**Stated problem A:**
In the passage on consumerism below, do these statements agree with the text? (i) The text holds that greed is the real challenge for our culture. (ii) The text calls dissatisfaction the engine of consumerism. (iii) According to the quoted passage from Cavanaugh, buying puts a permanent end to the restlessness of consumerism. Answer yes or no for each and quote the deciding words.
**Stated problem B:**
From the consumerism passage below, extract everything from "So the first" down to "buy and discarding.", copied word for word.
━━ Text excerpt ━━
So perhaps greed is the question to which spending less is the answer.

But this morning, following the ideas of William Cavanaugh (in his book Being Consumed: Economics and Christian Desires), we are going to suggest that the real challenge for our culture is not greed but consumerism. Yes, for some in our culture, greed may be a problem (they want more and more). But consumerism represents a much wider cultural reality and problem, and greed is only one small part of it.

We are going to look briefly at two aspects of consumerism this morning – again, based on Cavanaugh’s little book. And in each case I want to point out how spending less can be seen as a wise and faithful response. As we conspire to spend less in this season, we are in effect working to undermine something fundamental to the culture in which we live – an aspect of our culture that is at odds with the faith and hope we express in this season.

So the first dimension of consumerism is the dimension of dissatisfaction. In reflecting on the relation of greed to consumerism, again, Cavanaugh points out: “What really characterizes consumer culture is not attachment to things. People do not hoard money; they spend it. People do not cling to things; [rather,] they discard them and buy other things.”

In this never-ending cycle of buying and possessing, then discarding – and buying and possessing, then discarding – and buying and possessing, then discarding – and buying and possessing, then discarding – in this never-ending cycle, dissatisfaction is a key element. We might say, in fact, that dissatisfaction is the engine of consumerism – dissatisfaction drives consumerism – dissatisfaction drives advertising and sales and corporate profits, and our own cycle of buy and discarding.

Let me quote another longer pieces of text from Cavanaugh:

Consumerism is not so much about having more as it is about having something else; that’s why it is not simply buying but shopping that is the heart of consumerism. Buying brings a temporary halt to the restlessness [and dissatisfaction] that typifies consumerism. This restlessness – the moving on to shopping for something else, no matter what one has just purchased – sets the spiritual tone for consumerism.

We are restless. We are perpetually dissatisfied, and so we shop and shop and shop again.

In terms of technology, we need the latest model of phone, or the latest model of computer, or the latest gaming system. When it comes to clothes, we need the latest colours or the latest seasonal fashions. In terms of appliances we need the latest kitchen gadget, which itself is not built to last, which simply perpetuates the spiral of dissatisfaction. In a culture of consumerism, perpetually dissatisfaction with what we have is encouraged and assumed. Shopping and buying brings relief, on the way to the next round dissatisfaction and renewed shopping.

With this perpetual dissatisfaction in mind, what does it mean to spend less? What does it mean to shop less? Perhaps the answer is obvious at this point. To spend less in this season is to refuse this culture of dissatisfaction. To spend less is to refuse this routinized, this assumed dissatisfaction

To spend less is to say: “I refuse to let dissatisfaction define me in this season.”

To spend less is to say: “I will be satisfied with what I have. And I will receive with gratitude what I have.
━━━
━━ Entries ━━
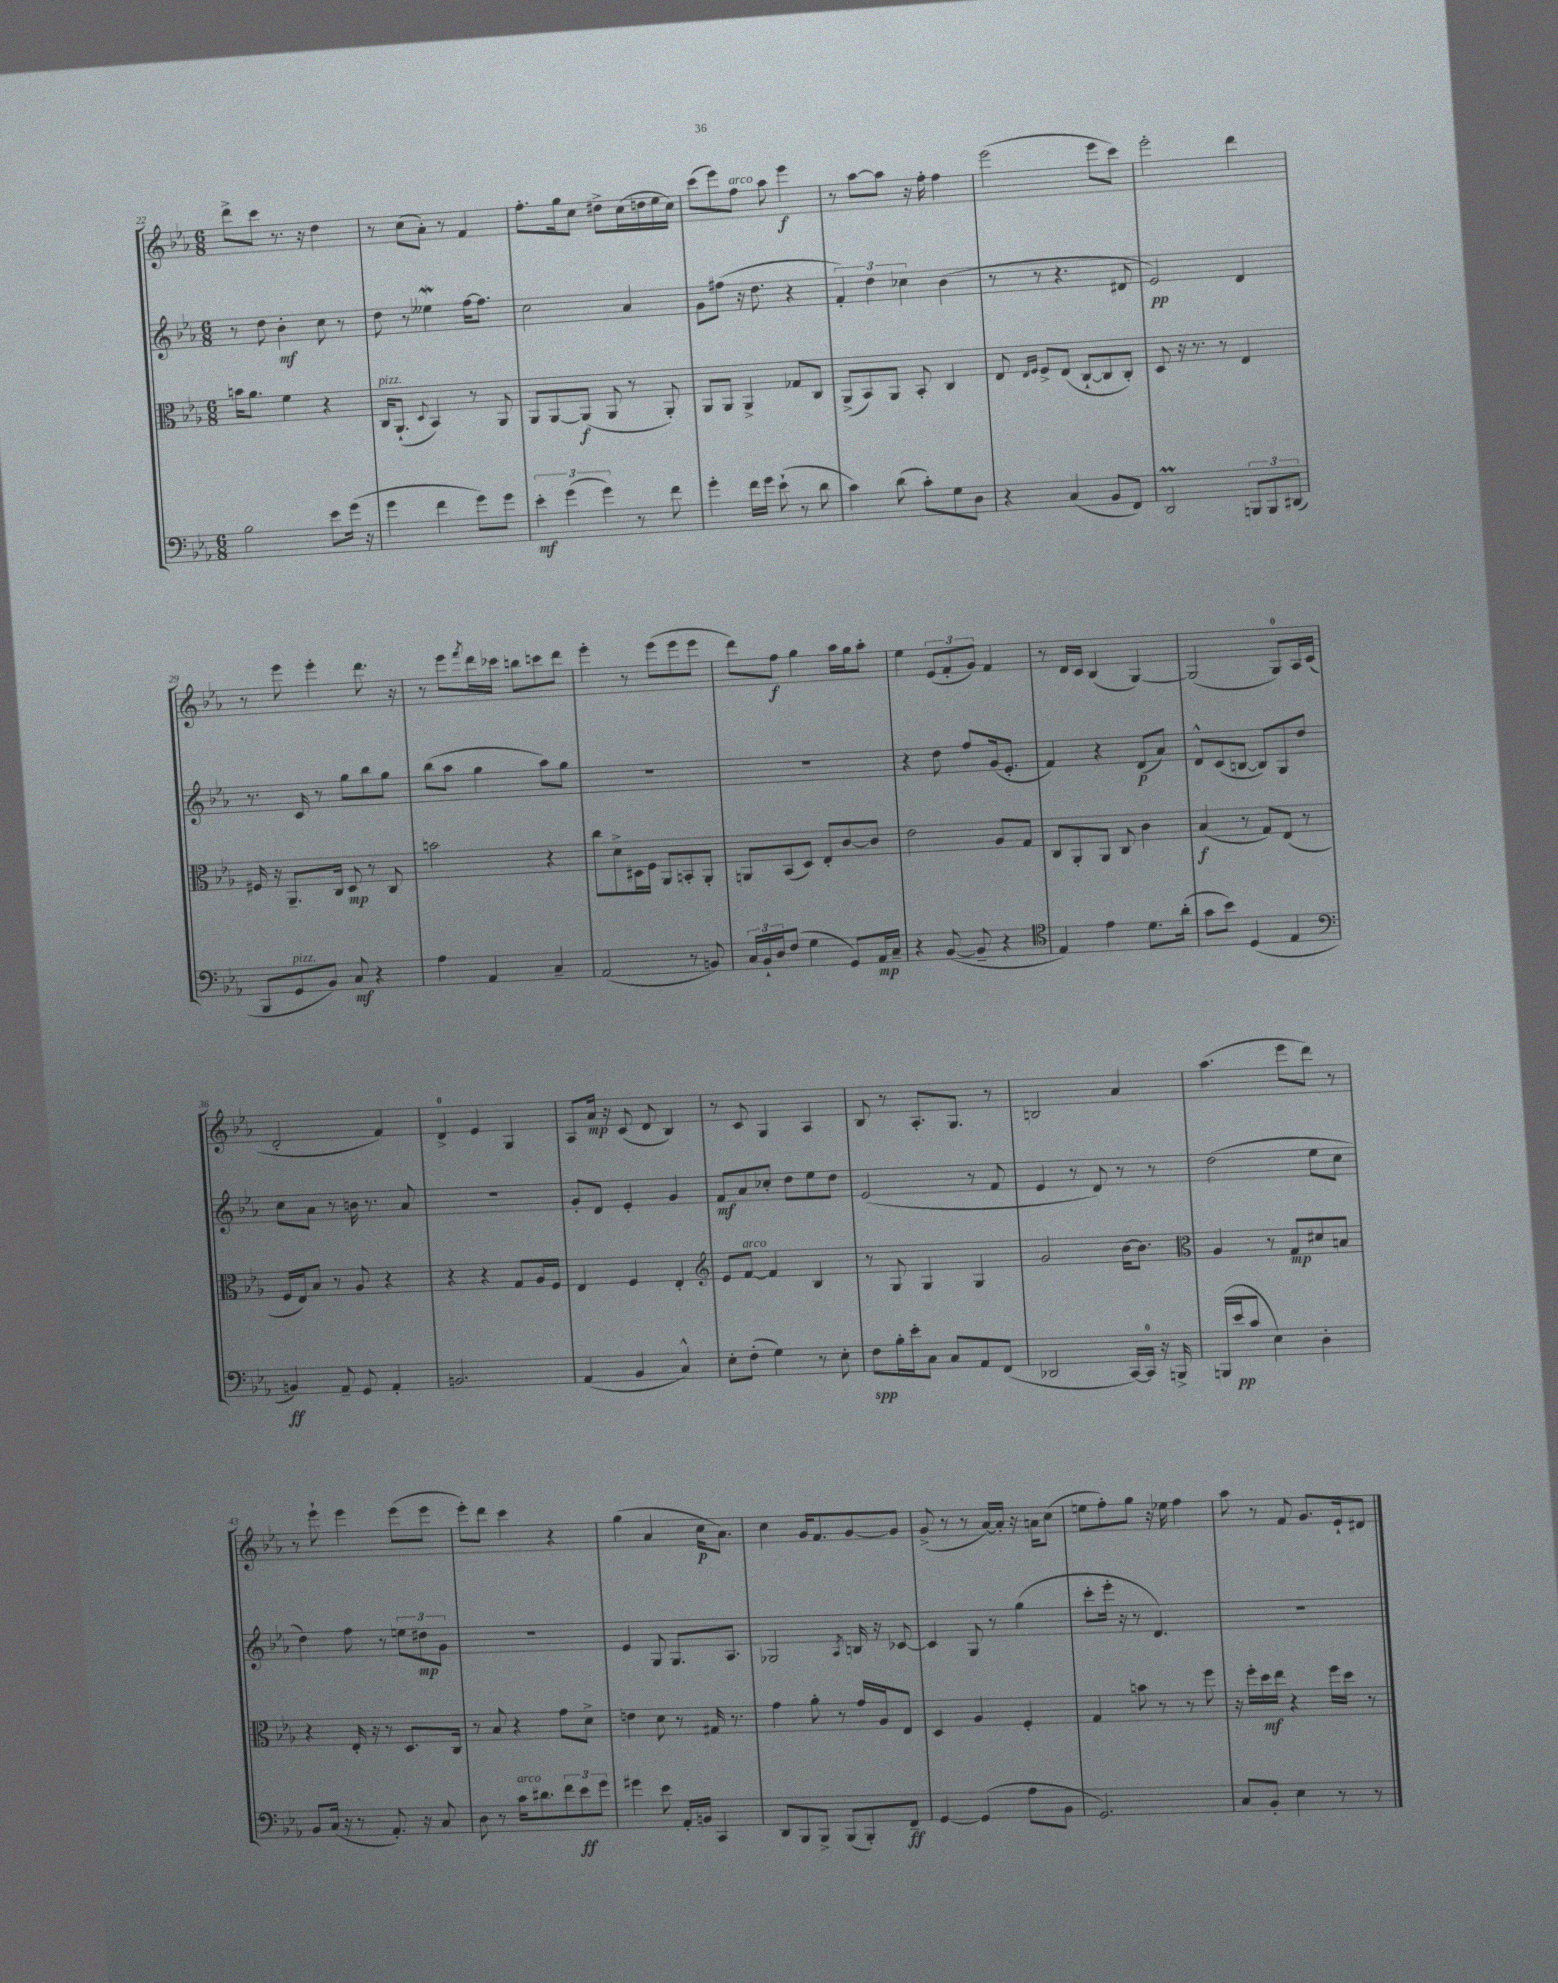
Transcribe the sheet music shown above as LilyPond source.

<<
\new StaffGroup <<
\new Staff = "s0" {
    \clef treble \key ees \major \numericTimeSignature \time 6/8
    d'''8-> c'''8 r8. r16 d''4 |
    r8 c''8( aes'8-.) r8 f'4 |
    f''8.-. g''16 c''8 dis''8-> c''16( d''16 ees''16 c''16) |
    c'''8( ees'''8) f''8^\markup { \italic "arco" } aes''8 ees'''4\f |
    r8 aes''8~ aes''8 r16 f''16-. f''4 |
    ees'''2( ees'''8 c'''8) |
    ees'''2-. d'''4 |
    r8 ees'''8 ees'''4-. d'''8. r16 |
    r8 ees'''8 \acciaccatura { f'''8 } d'''16 ces'''16 b''8 c'''8 d'''8 |
    ees'''4-. r8 ees'''8( ees'''8 ees'''8 |
    d'''8) f''8\f g''4 aes''16 g''16 aes''8-. |
    ees''4 \tuplet 3/2 { ees'8( f'8-. g'8) } f'4 |
    r8 d'16 c'16 bes4( g4~) |
    g2( g8-0) aes16 c'16( |
    d'2-. f'4) |
    d'4-0-> ees'4 g4 |
    aes8 aes'16\mp r16 c'8( d'8 bes4) |
    r8 c'8 g4 aes4 |
    bes8 r8 aes8.-. g8. r8 |
    b2 aes'4 |
    aes''4.( ees'''8 d'''8) r8 |
    r8 ees'''8-! ees'''4 ees'''8( ees'''8 |
    ees'''8-.) d'''8 c'''4 r4 |
    g''4( aes'4 c''16\p aes'8.) |
    c''4 g'16 f'8. g'8~ g'8 |
    g'8->( r8 r8 aes'16~) aes'16-. r16 a'16 c''8( |
    e''8 f''8-.) g''8 r16 ees''16 f''4 |
    aes''8 r8 f'8 g'8. ees'16-! dis'8 \bar "|." |
}
\new Staff = "s1" {
    \clef treble \key ees \major \numericTimeSignature \time 6/8
    r8 d''8 bes'4-.\mf c''8 r8 |
    d''8 r8 eeses''4\mordent f''16~ f''8. |
    c''2 aes'4 |
    g'8 fis''8( r16 d''8. r4 |
    \tuplet 3/2 { f'4-.) d''4 ces''4 } bes'4( |
    r8 r8 r4. dis'8 |
    ees'2\pp) d'4 |
    r8. c'16 r8 g''8 bes''8 g''8 |
    bes''8( aes''8 g''4 aes''8) g''8 |
    R2. |
    R2. |
    r4 d''8 f''8 g'16( ees'8.-. |
    f'4) r4 d'8\p( aes'8) |
    d'8-^ c'8( b8~ b8) g8 d''8 |
    c''8 aes'8 r8 b'16 r8. aes'8 |
    R2. |
    g'8-. d'8 ees'4-. g'4 |
    f'8\mf aes'8 ces''8-. d''8 ees''8 d''8 |
    ees'2( r8 f'8 |
    ees'4 r8 d'8) r8 r8 |
    d''2( ees''8 c''8 |
    d''4) f''8 r8 \tuplet 3/2 { e''8 dis''8\mp g'8 } |
    R2. |
    ees'4 g8 g8. aes8. |
    ges2 \acciaccatura { aes8 } b16 r16 ces'8~ |
    ces'4 g8 r8 g''4( |
    c'''8-. ees'''16-. r16 r8 d'4.) |
    R2. \bar "|." |
}
\new Staff = "s2" {
    \clef alto \key ees \major \numericTimeSignature \time 6/8
    b'16 aes'8. f'4 r4 |
    c16^\markup { \italic "pizz." } aes,8.-!( \appoggiatura { d8 } bes,4) r8 aes,8 |
    aes,8 aes,8~ aes,8\f( aes,8 r8 aes,8-.) |
    aes,8 aes,8 aes,4-> ges8 c8 |
    aes,8->( bes,8) aes,8 bes,8-. c4 |
    ees8 \grace { ees16 f16 } f8-> ees8( c8~-! c8 c8-.) |
    d8 r16 r8. r8 ees4 |
    fis16 r16 aes,8.-- c16 d8\mp r8 c8 |
    b'2 r4 |
    c''8 d'8-> dis16 f16 aes,8 b,8-. aes,8-. |
    a,8 bes,8( d8) ees8-. c'8~ c'8 |
    ees'2 aes8 g8 |
    c8 aes,8-. aes,8 c8 c'4 |
    bes4\f( r8 g8) ees8( r8 |
    f16 ees16) bes8 r8 aes8 r4 |
    r4 r4 g8 aes16 f16 |
    ees4 f4 ees4-. |
    \clef treble ees'8 f'8~^\markup { \italic "arco" } f'4 bes4 |
    r8 g8 g4 g4 |
    g'2 bes'16~ bes'8. |
    \clef alto aes4 r8 g8\mp dis'8 b8 |
    r4 ees16-. r16 r8 d8. c16 |
    r8 bes8 r4 g'8 d'8-> |
    e'4 d'8 r8 gis16 r8. |
    g'4 aes'8-. r8 g'16 aes16 ees8 |
    d4 aes4 f4-. |
    g4 b'8 r8 r8 f''8 |
    r16 f''16-. d''16\mf ees''16 r4 f''16 d''16 r8 \bar "|." |
}
\new Staff = "s3" {
    \clef bass \key ees \major \numericTimeSignature \time 6/8
    bes2 ees'8 g'16( r16 |
    g'4 f'4 g'8) g'8 |
    \tuplet 3/2 { ees'4-.\mf g'4( g'4) } r8 f'8 |
    g'4-. f'16 g'16 ees'8-!( r8 d'8 |
    c'4) d'8( c'8-.) g8 d8 |
    r4 c4( bes,8 f,8) |
    d,2\prall \tuplet 3/2 { b,,8 b,,8 dis,8( } |
    bes,,8 g,8^\markup { \italic "pizz." } bes,8) c8\mf r4 |
    aes4 aes,4 c4-- |
    aes,2( r8 b,8) |
    \tuplet 3/2 { c16 bes,16-! d16 } f8( g4 g,8) aes,16\mp c16-- |
    r4 bes,8~( bes,8-- r4 |
    \clef tenor ees4) ees'4 d'8. aes'16-.( |
    g'8 bes'8) d4( ees4 |
    \clef bass b,4\ff) aes,8-- g,8 aes,4-. |
    b,2. |
    aes,4( bes,4 c4-^) |
    ees8-. f8-.( g4) r8 ees8-. |
    f8\spp bes16-. ees'16-. c8 c8 aes,8 f,8( |
    des,2 c,16~) c,16-0 r16 b,,16-> |
    b,,16( ees'16\pp c'8 ees4) d4-. |
    bes,8 c16( r16 r8 aes,8.-.) r16 c8 |
    d8 r8 c'16^\markup { \italic "arco" } dis'8. \tuplet 3/2 { f'8 ees'8\ff g'8 } |
    gis'4 ees'8 aes,16-. b,16 c,4 |
    d,8 bes,,8 bes,,8-> bes,,8( bes,,8-.) f,8--\ff |
    g,4~ g,4( aes8 bes,8 |
    g,2.) |
    c8 bes,8-. ees4 r8 r8 \bar "|." |
}
>>
>>
\layout { \context { \Score currentBarNumber = #22 } }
━━━
**Correct output A:**
(i) No: "the real challenge for our culture is not greed but consumerism."
(ii) Yes: "dissatisfaction is the engine of consumerism"
(iii) No: "Buying brings a temporary halt to the restlessness"

**Correct output B:**
So the first dimension of consumerism is the dimension of dissatisfaction. In reflecting on the relation of greed to consumerism, again, Cavanaugh points out: “What really characterizes consumer culture is not attachment to things. People do not hoard money; they spend it. People do not cling to things; [rather,] they discard them and buy other things.”

In this never-ending cycle of buying and possessing, then discarding – and buying and possessing, then discarding – and buying and possessing, then discarding – and buying and possessing, then discarding – in this never-ending cycle, dissatisfaction is a key element. We might say, in fact, that dissatisfaction is the engine of consumerism – dissatisfaction drives consumerism – dissatisfaction drives advertising and sales and corporate profits, and our own cycle of buy and discarding.